◆ **ページ本文**:
• • • • • • •
【2012年 実写化映画】まんが的リアリズムな肉体を得た佐藤健の功績。

『倉木』


 お誕生日おめでとうございます。

 今日ぐらいは映画を忘れてくれい。


 さて、自己啓発マンには早送りで視聴したら意味ないかもやが、作家志望などのシナリオを勉強するなら早送りはオススメです。

 というのも、執筆の勉強のために映画を視聴するなら、映画は最低でも二回みなさいと、僕は先人から習いました。


 映画を二回観賞する際の一回目に、映画のあらすじをつくります。

 長くなってもいいので、ストーリーラインが全てわかるようにします。あらすじの中には、登場人物とその特徴も含まれているので、プロットみたいになるかな。

 この作業は、正直なところ倍速で観賞してもできます。その倍速観賞さえ嫌な人は、映画のネタバレを見てきてください。

 とにかく、内容を頭にいれてから、二回目の観賞にうつるわけです。内容を忘れないうちに、二回目の観賞をします。


 二回目なので、一回目では気づかなかった要素を味わえます。どんでん返しのための伏線とか、台詞のひとつひとつにも意味があるのだと勉強になるはず。ただ、結末がわかっているので、楽しさや驚きは半減するかも。駄作の映画の二回目の場合、なにが駄目だったのかを考えるので勉強になります。


 ちなみに、二回見ても味わいつくせてないと思ったら三回目にいきましょう。


 クリストファー・ノーラン監督のインターステラーは、2時間49分という長尺映画なのですが、僕は立て続けに三回みましたよ。


 あと、普段から映画のあらすじを頭の中だけでもつくる癖があったら、劇場でみた作品のあらすじもつくれるのだと、エンドゲームで気づいたよ。


『郷倉』


 ありがとうございます!!

 1月に健康診断を受けていて、その結果が再検査で、三十歳だぜ!って思った、郷倉です。笑

 えらいもんで、自分の体は健康じゃないのかも知れない、って思ったら、昨日はずっと体調を崩していて、アニメのDr.STONEをずっと見てました。


 今、十四話か十五話くらいなんですけど、なろう系とか言う素人が作ったご都合主義の異世界チートものを徹底的にぶっ潰して、根絶やしにしてやるぜ、プロの力舐めんなよ、という気概を感じる傑作でした。


 ファンタジーは言語学者クラスの人間が道楽で書くのが一番面白いとか、まじの人気者である本田翼がYouTubeやった方が数字は行くとかって言う、めちゃくちゃ当たり前のことを徹底的にやってました。
• • • • • • •
◆ **情報**:

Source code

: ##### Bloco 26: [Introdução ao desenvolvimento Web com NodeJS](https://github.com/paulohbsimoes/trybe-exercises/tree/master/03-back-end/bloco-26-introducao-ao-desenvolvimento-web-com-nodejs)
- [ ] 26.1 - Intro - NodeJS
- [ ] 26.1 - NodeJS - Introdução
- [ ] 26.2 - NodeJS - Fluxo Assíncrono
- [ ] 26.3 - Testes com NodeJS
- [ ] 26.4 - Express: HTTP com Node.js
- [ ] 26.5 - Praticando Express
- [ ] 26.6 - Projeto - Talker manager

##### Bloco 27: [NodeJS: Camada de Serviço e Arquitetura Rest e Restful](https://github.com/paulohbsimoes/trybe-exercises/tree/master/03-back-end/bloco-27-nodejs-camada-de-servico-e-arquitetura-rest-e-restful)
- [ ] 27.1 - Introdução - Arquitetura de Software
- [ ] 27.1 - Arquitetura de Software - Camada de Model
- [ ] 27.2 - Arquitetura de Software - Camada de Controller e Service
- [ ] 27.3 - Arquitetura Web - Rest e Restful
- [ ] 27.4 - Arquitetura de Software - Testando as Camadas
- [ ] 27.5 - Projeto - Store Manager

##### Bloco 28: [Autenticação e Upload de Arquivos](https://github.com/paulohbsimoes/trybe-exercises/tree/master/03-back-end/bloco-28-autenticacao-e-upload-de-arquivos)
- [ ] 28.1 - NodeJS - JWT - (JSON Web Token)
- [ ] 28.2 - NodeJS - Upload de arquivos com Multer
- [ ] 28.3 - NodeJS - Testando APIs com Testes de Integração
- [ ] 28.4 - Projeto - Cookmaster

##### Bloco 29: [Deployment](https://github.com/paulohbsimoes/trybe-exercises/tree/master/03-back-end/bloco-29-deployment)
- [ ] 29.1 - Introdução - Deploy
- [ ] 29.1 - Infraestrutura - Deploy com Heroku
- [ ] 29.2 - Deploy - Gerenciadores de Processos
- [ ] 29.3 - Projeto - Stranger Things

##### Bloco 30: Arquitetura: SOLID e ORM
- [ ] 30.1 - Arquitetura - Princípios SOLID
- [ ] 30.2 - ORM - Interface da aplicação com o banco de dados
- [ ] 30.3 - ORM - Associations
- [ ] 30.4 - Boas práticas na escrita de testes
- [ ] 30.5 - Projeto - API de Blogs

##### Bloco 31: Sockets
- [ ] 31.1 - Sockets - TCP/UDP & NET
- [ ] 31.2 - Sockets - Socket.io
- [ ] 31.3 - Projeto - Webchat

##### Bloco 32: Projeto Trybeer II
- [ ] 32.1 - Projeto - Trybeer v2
• • • • • • •
ページ本文によると、インターステラーの上映時間は何時間何分ですか？

2時間49分です。